● **Problem**:
Restate the records below exactly. Pictures are not part of the copy.

○ ○ ○ ○ ○ ○ ○

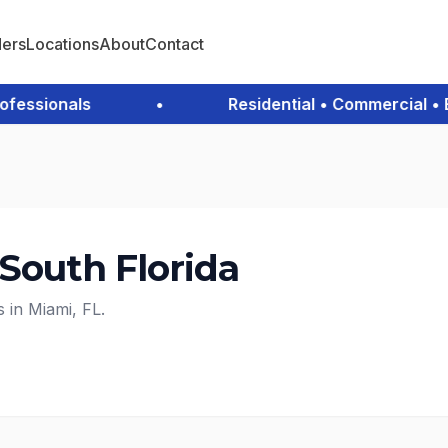
ders
Locations
About
Contact
ssionals
•
Residential • Commercial • Em
 South Florida
s in Miami, FL.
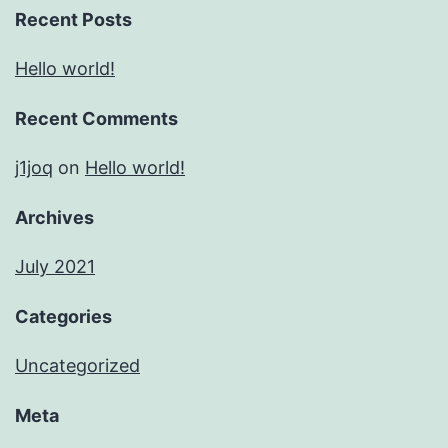
Recent Posts
Hello world!
Recent Comments
j1joq
on
Hello world!
Archives
July 2021
Categories
Uncategorized
Meta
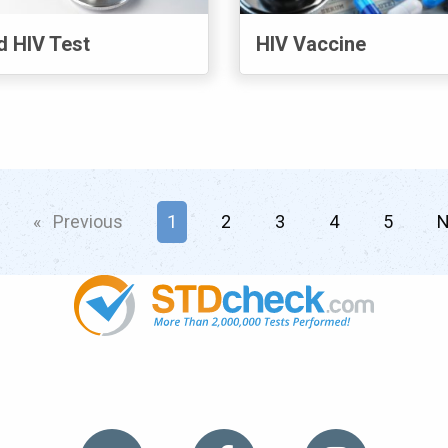
d HIV Test
HIV Vaccine
age
Previous
page
You're on page
1
2
3
4
5
N
TDs
News
HIV Stories
Contact Us
Sitemap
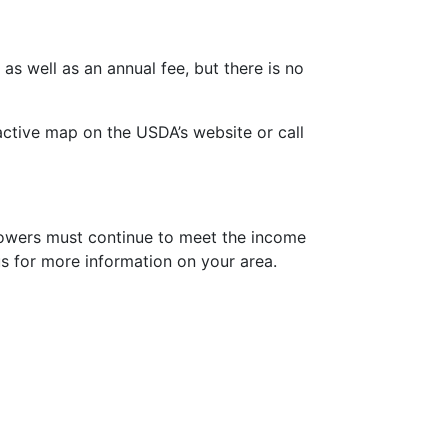
s well as an annual fee, but there is no
ractive map on the USDA’s website or call
rrowers must continue to meet the income
 us for more information on your area.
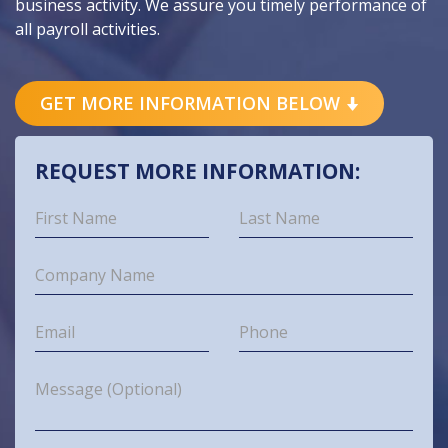
business activity. We assure you timely performance of
all payroll activities.
GET MORE INFORMATION BELOW
REQUEST MORE INFORMATION:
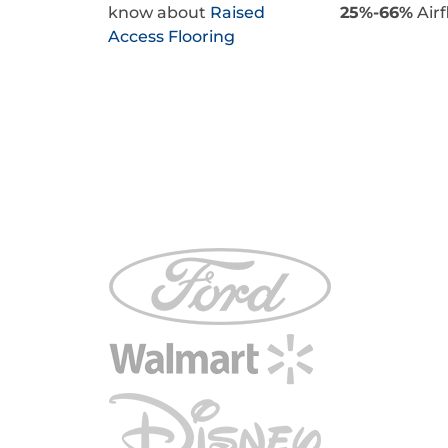
know about
Raised
25%-66%
Airf
Access Flooring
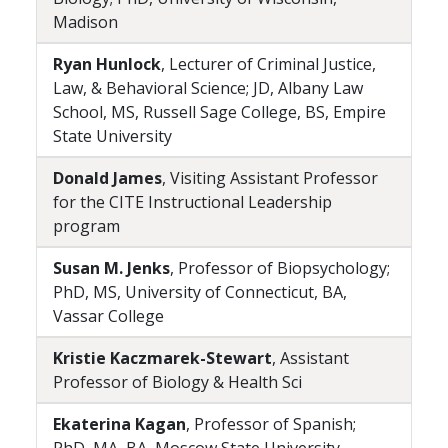
Madison
Ryan Hunlock
, Lecturer of Criminal Justice,
Law, & Behavioral Science; JD, Albany Law
School, MS, Russell Sage College, BS, Empire
State University
Donald James
, Visiting Assistant Professor
for the CITE Instructional Leadership
program
Susan M. Jenks
, Professor of Biopsychology;
PhD, MS, University of Connecticut, BA,
Vassar College
Kristie Kaczmarek-Stewart
, Assistant
Professor of Biology & Health Sci
Ekaterina Kagan
, Professor of Spanish;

○ ○ ○ ○ ○ ○ ○

● **Answer box**:
ders
Locations
About
Contact
ssionals
•
Residential • Commercial • Em
 South Florida
s in Miami, FL.
Recent Posts
Hello world!
Recent Comments
j1joq
on
Hello world!
Archives
July 2021
Categories
Uncategorized
Meta
d HIV Test
HIV Vaccine
age
Previous
page
You're on page
1
2
3
4
5
N
TDs
News
HIV Stories
Contact Us
Sitemap
s well as an annual fee, but there is no
ractive map on the USDA’s website or call
rrowers must continue to meet the income
 us for more information on your area.
business activity. We assure you timely performance of
all payroll activities.
GET MORE INFORMATION BELOW
REQUEST MORE INFORMATION:
know about
Raised
25%-66%
Airf
Access Flooring
Madison
Ryan Hunlock
, Lecturer of Criminal Justice,
Law, & Behavioral Science; JD, Albany Law
School, MS, Russell Sage College, BS, Empire
State University
Donald James
, Visiting Assistant Professor
for the CITE Instructional Leadership
program
Susan M. Jenks
, Professor of Biopsychology;
PhD, MS, University of Connecticut, BA,
Vassar College
Kristie Kaczmarek-Stewart
, Assistant
Professor of Biology & Health Sci
Ekaterina Kagan
, Professor of Spanish;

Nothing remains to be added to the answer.